When the line containing "nose: (406, 246)" appears in the data below, begin copying there and stop only after the line containing "right front paw: (437, 381)".

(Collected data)
────────────────

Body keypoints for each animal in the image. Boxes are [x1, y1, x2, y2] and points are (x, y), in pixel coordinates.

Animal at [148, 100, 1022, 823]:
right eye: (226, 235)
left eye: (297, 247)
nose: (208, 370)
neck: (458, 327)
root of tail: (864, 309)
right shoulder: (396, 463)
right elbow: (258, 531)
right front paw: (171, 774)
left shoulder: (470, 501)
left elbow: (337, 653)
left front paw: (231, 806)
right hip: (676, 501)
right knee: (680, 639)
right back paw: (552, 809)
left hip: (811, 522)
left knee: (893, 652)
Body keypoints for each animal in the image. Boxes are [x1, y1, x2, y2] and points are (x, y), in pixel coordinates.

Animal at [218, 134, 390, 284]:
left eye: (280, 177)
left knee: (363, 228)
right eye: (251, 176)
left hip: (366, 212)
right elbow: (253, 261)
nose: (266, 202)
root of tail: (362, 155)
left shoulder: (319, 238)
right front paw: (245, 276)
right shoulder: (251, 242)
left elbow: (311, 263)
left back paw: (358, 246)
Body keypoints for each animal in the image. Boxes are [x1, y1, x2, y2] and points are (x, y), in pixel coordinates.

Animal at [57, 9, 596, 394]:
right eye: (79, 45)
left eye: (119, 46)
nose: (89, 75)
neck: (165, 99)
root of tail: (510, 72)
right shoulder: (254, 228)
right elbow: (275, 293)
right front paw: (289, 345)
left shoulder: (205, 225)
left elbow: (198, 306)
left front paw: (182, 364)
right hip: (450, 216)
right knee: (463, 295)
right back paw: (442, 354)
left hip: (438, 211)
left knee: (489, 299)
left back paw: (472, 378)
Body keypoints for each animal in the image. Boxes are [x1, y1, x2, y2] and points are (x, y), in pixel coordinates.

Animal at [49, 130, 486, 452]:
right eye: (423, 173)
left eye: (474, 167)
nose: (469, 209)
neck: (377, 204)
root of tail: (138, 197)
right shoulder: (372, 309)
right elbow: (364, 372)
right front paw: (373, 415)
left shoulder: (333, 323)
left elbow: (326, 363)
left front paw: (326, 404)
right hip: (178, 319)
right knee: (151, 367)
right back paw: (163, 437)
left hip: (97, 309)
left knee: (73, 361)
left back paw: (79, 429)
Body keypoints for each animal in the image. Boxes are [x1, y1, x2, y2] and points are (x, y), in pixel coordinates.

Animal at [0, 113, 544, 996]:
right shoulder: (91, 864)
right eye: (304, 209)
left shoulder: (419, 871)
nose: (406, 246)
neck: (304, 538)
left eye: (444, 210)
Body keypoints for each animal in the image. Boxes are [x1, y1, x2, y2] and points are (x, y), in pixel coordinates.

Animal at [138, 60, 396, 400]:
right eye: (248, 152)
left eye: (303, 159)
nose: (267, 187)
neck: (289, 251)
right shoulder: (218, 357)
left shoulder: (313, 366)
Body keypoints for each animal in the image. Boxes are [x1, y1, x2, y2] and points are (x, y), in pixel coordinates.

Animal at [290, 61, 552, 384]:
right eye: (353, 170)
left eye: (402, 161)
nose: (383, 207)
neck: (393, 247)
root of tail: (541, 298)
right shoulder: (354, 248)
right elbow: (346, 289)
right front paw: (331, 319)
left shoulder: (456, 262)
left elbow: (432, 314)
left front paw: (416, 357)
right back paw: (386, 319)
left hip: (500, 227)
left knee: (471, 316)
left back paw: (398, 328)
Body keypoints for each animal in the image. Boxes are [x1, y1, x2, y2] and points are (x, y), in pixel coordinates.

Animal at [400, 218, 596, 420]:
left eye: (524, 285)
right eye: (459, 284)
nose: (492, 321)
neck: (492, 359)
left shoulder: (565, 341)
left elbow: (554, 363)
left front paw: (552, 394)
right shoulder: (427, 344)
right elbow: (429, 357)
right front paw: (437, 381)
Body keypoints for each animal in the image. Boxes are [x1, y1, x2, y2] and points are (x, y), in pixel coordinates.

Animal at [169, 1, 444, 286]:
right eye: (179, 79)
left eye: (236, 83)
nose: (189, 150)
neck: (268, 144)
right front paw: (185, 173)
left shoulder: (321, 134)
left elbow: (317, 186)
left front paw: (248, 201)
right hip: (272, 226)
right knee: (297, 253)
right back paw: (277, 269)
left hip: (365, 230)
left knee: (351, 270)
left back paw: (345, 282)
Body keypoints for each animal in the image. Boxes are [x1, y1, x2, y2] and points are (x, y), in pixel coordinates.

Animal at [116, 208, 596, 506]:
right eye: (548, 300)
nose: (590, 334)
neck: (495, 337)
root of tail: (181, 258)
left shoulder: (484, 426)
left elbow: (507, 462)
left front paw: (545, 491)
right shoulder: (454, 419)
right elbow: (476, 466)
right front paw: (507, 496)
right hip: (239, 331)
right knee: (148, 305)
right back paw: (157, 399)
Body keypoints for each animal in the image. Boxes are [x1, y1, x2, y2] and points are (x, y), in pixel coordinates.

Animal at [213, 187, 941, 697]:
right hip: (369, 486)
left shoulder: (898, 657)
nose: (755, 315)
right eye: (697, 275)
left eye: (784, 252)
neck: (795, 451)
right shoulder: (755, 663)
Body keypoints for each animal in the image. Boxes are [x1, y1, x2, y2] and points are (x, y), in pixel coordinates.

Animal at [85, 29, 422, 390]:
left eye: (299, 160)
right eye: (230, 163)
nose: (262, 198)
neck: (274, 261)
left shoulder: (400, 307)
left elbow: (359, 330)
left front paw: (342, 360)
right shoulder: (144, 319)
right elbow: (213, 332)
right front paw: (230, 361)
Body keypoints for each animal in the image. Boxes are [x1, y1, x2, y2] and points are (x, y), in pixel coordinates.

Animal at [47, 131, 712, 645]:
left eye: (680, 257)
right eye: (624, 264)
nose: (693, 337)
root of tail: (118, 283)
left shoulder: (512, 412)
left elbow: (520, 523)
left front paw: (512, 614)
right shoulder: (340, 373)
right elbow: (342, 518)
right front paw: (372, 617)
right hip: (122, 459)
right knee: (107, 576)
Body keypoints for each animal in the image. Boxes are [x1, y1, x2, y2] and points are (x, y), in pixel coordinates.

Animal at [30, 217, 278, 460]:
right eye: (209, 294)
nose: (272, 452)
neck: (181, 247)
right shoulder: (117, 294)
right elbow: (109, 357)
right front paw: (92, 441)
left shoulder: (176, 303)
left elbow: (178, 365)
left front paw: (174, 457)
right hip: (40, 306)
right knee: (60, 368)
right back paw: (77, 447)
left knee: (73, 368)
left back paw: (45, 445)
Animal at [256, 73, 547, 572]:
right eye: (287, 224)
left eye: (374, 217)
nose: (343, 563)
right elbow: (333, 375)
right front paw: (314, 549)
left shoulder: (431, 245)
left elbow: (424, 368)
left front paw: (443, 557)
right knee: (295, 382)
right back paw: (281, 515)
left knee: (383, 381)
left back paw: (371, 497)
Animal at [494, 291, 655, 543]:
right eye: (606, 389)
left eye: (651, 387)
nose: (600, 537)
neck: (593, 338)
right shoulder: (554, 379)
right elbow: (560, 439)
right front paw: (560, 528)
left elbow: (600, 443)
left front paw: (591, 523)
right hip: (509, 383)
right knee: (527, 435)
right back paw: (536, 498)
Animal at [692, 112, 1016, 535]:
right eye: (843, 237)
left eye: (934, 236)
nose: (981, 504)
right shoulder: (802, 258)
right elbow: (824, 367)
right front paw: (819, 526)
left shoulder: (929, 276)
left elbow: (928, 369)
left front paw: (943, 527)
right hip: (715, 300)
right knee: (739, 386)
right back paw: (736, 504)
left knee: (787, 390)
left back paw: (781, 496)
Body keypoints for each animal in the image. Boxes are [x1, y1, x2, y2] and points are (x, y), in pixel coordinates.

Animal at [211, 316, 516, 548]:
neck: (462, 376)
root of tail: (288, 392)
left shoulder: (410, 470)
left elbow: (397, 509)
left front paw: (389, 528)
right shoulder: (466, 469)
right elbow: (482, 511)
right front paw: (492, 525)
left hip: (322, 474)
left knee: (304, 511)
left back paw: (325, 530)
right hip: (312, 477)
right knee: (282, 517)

────────────────

RESPONSE TO THE TASK =>
nose: (406, 246)
neck: (304, 538)
left eye: (444, 210)
Body keypoints for each animal in the image. Boxes are [x1, y1, x2, y2] and points are (x, y), in pixel coordinates.

Animal at [138, 60, 396, 400]:
right eye: (248, 152)
left eye: (303, 159)
nose: (267, 187)
neck: (289, 251)
right shoulder: (218, 357)
left shoulder: (313, 366)
Body keypoints for each animal in the image. Boxes are [x1, y1, x2, y2] and points are (x, y), in pixel coordinates.

Animal at [290, 61, 552, 384]:
right eye: (353, 170)
left eye: (402, 161)
nose: (383, 207)
neck: (393, 247)
root of tail: (541, 298)
right shoulder: (354, 248)
right elbow: (346, 289)
right front paw: (331, 319)
left shoulder: (456, 262)
left elbow: (432, 314)
left front paw: (416, 357)
right back paw: (386, 319)
left hip: (500, 227)
left knee: (471, 316)
left back paw: (398, 328)
Body keypoints for each animal in the image. Boxes are [x1, y1, x2, y2] and points are (x, y), in pixel coordinates.

Animal at [400, 218, 596, 420]:
left eye: (524, 285)
right eye: (459, 284)
nose: (492, 321)
neck: (492, 359)
left shoulder: (565, 341)
left elbow: (554, 363)
left front paw: (552, 394)
right shoulder: (427, 344)
right elbow: (429, 357)
right front paw: (437, 381)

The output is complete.